> _Text for analysis_
· · · · · · ·
As illustrated by this example, the input files contain two fields, separated by a semi-colon ;. The first field specifies a vector-valued input to Sender (vector values are space-delimited), the second specifies a multi-class label (an integer), that must be predicted by the Receiver. Note that the script assumes that class labels range from 0 to the largest integer found in the relevant field of the training file. For example, even if the training file contains only class labels 2 and 4, the script will assume that this is a 5-way classification problem, with class labels ranging from 0 to 4.

The game.py script of this game supports two exclusive regimes: train and dump. The first is used to train a model and the second is used for evaluation and analysis given a pre-trained model and some input data: In dump regime, the messages sent and Receiver outputs are saved ("dumped"). The script assumes the training regime unless a dataset for dumping is provided (with the --dump_data parameter and loading the trained model from a checkpoint created in training mode). When in dump regime and if some non-default model parameters were used at training time, one needs to specify them again. In both regimes, the number of input features and output classes is automatically inferred from the training set (which means that train_data argument must be passed in dump mode as well).
· · · · · · ·
> _Excerpted data_

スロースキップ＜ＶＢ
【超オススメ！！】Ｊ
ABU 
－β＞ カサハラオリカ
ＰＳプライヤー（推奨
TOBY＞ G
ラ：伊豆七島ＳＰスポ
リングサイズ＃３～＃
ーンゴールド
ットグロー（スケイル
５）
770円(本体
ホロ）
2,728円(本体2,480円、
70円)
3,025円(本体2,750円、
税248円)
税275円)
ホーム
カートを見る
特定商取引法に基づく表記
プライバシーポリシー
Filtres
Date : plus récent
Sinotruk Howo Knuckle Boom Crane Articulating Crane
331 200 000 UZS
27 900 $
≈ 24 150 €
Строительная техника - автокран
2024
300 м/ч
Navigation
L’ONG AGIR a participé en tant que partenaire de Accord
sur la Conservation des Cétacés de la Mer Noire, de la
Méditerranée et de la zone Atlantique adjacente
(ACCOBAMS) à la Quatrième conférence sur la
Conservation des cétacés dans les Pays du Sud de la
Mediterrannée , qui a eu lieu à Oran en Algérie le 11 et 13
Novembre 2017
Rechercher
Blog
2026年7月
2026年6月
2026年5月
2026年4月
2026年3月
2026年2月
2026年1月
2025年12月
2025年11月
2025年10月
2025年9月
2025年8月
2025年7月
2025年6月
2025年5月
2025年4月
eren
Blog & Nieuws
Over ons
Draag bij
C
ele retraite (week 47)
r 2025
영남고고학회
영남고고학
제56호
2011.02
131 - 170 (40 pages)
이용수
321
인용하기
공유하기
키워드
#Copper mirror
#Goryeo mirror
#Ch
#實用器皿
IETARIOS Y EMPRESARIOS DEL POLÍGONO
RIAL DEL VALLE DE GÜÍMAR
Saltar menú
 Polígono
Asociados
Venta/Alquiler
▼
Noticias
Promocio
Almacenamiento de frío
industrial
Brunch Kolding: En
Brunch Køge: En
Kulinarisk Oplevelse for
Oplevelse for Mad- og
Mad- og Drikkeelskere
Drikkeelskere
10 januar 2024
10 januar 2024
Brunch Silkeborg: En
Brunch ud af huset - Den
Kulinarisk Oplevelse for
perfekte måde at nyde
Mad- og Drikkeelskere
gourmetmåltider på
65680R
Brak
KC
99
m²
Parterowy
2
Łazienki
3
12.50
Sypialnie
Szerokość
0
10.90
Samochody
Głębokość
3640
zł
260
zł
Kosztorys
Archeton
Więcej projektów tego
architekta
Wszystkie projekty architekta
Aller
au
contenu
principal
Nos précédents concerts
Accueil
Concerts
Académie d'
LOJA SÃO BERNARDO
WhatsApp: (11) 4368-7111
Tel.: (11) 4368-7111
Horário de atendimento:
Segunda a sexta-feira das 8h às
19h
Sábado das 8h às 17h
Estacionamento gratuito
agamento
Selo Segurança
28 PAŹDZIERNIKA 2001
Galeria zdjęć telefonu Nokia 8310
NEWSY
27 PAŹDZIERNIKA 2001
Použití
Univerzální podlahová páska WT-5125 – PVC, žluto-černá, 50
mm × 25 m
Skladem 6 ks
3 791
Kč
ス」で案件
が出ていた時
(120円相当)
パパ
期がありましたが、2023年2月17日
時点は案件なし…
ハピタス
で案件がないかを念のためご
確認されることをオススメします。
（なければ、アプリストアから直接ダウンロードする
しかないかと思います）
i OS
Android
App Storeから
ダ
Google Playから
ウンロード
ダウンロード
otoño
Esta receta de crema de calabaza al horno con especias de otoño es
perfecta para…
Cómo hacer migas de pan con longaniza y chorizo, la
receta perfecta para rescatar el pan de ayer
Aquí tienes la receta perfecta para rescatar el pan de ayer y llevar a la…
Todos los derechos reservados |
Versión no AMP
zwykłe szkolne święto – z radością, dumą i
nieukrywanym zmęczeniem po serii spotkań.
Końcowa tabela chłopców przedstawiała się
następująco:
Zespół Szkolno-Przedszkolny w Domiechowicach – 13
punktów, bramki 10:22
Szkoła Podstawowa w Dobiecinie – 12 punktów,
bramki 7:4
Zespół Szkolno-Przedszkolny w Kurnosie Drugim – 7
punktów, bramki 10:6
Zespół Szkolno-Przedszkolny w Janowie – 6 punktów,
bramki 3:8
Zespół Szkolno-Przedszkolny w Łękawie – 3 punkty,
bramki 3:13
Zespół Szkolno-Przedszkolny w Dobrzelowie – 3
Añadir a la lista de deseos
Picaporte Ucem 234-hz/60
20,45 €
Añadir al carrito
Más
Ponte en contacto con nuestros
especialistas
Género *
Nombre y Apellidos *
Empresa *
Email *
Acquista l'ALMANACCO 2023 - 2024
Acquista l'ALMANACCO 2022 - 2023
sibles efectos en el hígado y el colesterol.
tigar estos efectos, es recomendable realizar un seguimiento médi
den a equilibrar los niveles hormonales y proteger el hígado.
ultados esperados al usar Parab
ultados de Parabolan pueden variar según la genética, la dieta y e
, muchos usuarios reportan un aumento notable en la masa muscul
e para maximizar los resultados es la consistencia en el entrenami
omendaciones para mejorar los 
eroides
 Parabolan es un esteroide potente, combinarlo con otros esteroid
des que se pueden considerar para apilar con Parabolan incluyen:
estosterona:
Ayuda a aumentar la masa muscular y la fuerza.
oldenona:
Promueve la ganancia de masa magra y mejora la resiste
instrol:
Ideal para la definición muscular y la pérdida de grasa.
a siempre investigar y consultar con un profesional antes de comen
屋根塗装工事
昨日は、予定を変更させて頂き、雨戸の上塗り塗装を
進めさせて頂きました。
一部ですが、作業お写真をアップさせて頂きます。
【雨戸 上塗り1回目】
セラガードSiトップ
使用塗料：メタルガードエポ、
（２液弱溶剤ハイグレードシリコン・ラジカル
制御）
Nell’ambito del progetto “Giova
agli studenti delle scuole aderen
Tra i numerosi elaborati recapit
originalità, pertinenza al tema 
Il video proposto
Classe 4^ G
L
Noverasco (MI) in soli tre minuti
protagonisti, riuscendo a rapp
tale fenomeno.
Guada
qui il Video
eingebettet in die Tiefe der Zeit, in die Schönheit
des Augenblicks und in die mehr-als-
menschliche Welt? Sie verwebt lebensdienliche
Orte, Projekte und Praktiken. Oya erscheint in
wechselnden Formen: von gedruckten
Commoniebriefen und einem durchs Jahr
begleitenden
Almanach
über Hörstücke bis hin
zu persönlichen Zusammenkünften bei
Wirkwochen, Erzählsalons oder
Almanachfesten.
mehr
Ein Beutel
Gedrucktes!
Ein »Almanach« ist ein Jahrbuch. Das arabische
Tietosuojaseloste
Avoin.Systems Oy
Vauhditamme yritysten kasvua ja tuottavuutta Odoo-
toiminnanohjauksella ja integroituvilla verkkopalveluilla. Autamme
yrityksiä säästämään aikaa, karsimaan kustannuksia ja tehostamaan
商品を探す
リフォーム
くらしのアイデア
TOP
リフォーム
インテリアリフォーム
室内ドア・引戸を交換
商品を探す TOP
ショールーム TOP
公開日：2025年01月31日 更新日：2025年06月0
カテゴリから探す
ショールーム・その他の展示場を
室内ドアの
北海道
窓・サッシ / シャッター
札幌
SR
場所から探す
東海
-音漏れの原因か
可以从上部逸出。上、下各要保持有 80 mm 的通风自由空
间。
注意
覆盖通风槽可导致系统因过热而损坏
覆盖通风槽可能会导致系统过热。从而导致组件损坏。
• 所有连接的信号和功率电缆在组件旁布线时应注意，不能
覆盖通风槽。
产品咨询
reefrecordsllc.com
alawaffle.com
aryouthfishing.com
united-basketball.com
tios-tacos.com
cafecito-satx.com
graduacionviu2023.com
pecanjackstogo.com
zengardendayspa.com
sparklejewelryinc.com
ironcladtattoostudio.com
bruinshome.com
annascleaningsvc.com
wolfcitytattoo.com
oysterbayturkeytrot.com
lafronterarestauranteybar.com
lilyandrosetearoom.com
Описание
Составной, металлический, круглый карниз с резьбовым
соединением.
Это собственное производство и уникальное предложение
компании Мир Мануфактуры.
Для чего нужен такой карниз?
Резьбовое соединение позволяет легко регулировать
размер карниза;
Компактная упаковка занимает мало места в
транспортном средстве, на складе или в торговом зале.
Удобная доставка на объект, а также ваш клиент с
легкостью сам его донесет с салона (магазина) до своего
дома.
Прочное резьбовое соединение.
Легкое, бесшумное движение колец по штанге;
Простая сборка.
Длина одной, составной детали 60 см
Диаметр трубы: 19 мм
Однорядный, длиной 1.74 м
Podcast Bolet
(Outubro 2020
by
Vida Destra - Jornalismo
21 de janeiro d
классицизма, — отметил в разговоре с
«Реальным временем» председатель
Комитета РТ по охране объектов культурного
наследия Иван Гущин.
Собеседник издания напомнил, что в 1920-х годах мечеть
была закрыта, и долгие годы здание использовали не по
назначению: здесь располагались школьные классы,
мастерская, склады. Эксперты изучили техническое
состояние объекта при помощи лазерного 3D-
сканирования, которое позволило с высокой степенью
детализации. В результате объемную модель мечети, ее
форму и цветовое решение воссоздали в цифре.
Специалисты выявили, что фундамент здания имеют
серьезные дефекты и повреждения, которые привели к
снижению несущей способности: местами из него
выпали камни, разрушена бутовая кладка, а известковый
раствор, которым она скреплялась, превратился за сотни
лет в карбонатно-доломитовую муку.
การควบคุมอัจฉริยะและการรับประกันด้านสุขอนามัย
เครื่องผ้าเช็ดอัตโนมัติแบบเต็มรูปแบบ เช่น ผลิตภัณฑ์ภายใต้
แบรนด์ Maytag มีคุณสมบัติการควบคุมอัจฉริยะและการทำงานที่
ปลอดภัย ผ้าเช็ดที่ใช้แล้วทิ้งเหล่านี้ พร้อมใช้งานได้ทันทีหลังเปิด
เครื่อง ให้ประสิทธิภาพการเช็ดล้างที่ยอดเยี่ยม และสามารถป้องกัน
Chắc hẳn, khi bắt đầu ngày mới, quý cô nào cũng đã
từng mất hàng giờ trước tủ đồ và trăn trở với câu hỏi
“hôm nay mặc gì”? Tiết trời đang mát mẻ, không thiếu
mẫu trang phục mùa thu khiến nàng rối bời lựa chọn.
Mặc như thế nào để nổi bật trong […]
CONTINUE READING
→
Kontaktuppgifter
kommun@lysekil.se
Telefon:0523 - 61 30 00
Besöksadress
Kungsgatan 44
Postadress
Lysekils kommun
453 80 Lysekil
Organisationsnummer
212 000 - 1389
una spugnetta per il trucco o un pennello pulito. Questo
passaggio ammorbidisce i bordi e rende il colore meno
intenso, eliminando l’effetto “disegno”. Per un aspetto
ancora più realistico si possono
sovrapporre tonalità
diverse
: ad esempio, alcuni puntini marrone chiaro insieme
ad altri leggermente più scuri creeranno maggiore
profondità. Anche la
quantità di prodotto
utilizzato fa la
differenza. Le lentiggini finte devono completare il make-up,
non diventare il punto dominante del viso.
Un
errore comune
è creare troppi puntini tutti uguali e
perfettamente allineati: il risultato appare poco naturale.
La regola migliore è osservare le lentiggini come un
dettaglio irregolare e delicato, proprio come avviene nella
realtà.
· · · · · · ·
> _Task instructions_
Please write out the passage on the game script above from "The game.py script" to "mode as well).", word for word.

> _Completed task_
The game.py script of this game supports two exclusive regimes: train and dump. The first is used to train a model and the second is used for evaluation and analysis given a pre-trained model and some input data: In dump regime, the messages sent and Receiver outputs are saved ("dumped"). The script assumes the training regime unless a dataset for dumping is provided (with the --dump_data parameter and loading the trained model from a checkpoint created in training mode). When in dump regime and if some non-default model parameters were used at training time, one needs to specify them again. In both regimes, the number of input features and output classes is automatically inferred from the training set (which means that train_data argument must be passed in dump mode as well).